- _TEXTO FORNECIDO_:
^^^^

Apesar de ser uma das personalidades mais irreverentes da história dos videojogos, Goichi Suda, ou Suda51, não é propriamente uma das mais populares. Os seus projetos, desde os tempos da Human Entertainment, sempre desafiaram os jogadores com narrativas fortes, personagens peculiares e uma vontade em quebrar os moldes da indústria ao inspirarem-se em filmes, pinturas, literatura e cultura pop subversivas. Infelizmente, esta irreverência nunca se traduziu em sucessos comerciais, com a maioria dos projetos, como Killer7 e Shadows of the Damned, a alcançarem o seu estatuto de culto anos depois do seu lançamento. No entanto, No More Heroes foi uma faísca na sua carreira, um contacto com o sucesso comercial e crítico, naquele que é, para todos os efeitos, um dos seus projetos mais acessíveis a nível mecânico e até temático.

Mas até No More Heroes caiu no esquecimento, novamente relegado ao estatuto de culto, onde apenas um número limitado de fãs parecia aguardar pelo o seu regresso. No More Heroes II, também lançado na Wii, não alcançou a popularidade do primeiro título, e Killer’s Paradise, o remaster lançado na PS3, pouco fez para alterar a hibernação em que a série caiu. 11 anos separam No More Heroes II da sua sequela direta, tal como uma geração de consolas e vários outros projetos de Suda51, entre eles, um spin-off da série, intitulado Travis Strikes Back. No entanto, no que toca ao seu design e estrutura, No More Heroes III é familiar, divertido e um passo evolucionário, mas também é arcaico, perdido no tempo e prisioneiro das ambições estilísticas e criativas de Suda51, que, mais uma vez, sufocam a jogabilidade ao injetarem o maior número de ideias possíveis – quer funcionem ou não.

^^^^

- _DADOS GUARDADOS_:
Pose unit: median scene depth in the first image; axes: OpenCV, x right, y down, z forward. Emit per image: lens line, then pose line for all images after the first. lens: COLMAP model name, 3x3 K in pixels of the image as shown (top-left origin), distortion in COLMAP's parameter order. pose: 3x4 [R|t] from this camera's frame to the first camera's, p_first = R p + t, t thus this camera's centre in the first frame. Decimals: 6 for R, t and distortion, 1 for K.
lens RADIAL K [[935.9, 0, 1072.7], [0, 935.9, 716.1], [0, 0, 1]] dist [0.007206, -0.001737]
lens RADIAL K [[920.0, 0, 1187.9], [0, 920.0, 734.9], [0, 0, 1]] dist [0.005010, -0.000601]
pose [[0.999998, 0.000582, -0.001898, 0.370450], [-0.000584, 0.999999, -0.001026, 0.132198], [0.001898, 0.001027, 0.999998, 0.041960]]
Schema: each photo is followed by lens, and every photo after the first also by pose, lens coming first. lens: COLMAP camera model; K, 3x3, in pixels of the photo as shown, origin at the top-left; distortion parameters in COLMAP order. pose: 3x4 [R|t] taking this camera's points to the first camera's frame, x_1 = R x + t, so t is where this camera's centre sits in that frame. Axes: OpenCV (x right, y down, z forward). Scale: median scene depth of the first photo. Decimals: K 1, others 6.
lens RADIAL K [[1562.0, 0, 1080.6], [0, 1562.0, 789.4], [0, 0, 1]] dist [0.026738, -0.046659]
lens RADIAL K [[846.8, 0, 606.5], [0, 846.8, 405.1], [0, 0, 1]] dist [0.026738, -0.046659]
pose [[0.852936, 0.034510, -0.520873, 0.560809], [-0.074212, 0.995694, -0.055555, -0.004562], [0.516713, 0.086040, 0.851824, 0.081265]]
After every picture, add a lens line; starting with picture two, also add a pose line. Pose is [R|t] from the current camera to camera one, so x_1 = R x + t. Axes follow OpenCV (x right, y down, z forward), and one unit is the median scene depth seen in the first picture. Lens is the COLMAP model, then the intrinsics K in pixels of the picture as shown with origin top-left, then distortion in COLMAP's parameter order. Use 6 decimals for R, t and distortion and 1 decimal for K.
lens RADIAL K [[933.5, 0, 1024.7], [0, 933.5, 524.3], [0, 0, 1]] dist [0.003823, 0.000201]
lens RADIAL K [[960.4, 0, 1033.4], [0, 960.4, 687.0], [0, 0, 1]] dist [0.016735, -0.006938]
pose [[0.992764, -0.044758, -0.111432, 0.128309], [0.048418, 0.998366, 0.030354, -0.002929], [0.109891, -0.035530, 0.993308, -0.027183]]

^^^^

- _SOBRE A TAREFA_:
Reproduz na íntegra o texto sobre Suda51 e No More Heroes, sem mudar nada.

- _RESULTADO DO EXERCÍCIO_:
Apesar de ser uma das personalidades mais irreverentes da história dos videojogos, Goichi Suda, ou Suda51, não é propriamente uma das mais populares. Os seus projetos, desde os tempos da Human Entertainment, sempre desafiaram os jogadores com narrativas fortes, personagens peculiares e uma vontade em quebrar os moldes da indústria ao inspirarem-se em filmes, pinturas, literatura e cultura pop subversivas. Infelizmente, esta irreverência nunca se traduziu em sucessos comerciais, com a maioria dos projetos, como Killer7 e Shadows of the Damned, a alcançarem o seu estatuto de culto anos depois do seu lançamento. No entanto, No More Heroes foi uma faísca na sua carreira, um contacto com o sucesso comercial e crítico, naquele que é, para todos os efeitos, um dos seus projetos mais acessíveis a nível mecânico e até temático.

Mas até No More Heroes caiu no esquecimento, novamente relegado ao estatuto de culto, onde apenas um número limitado de fãs parecia aguardar pelo o seu regresso. No More Heroes II, também lançado na Wii, não alcançou a popularidade do primeiro título, e Killer’s Paradise, o remaster lançado na PS3, pouco fez para alterar a hibernação em que a série caiu. 11 anos separam No More Heroes II da sua sequela direta, tal como uma geração de consolas e vários outros projetos de Suda51, entre eles, um spin-off da série, intitulado Travis Strikes Back. No entanto, no que toca ao seu design e estrutura, No More Heroes III é familiar, divertido e um passo evolucionário, mas também é arcaico, perdido no tempo e prisioneiro das ambições estilísticas e criativas de Suda51, que, mais uma vez, sufocam a jogabilidade ao injetarem o maior número de ideias possíveis – quer funcionem ou não.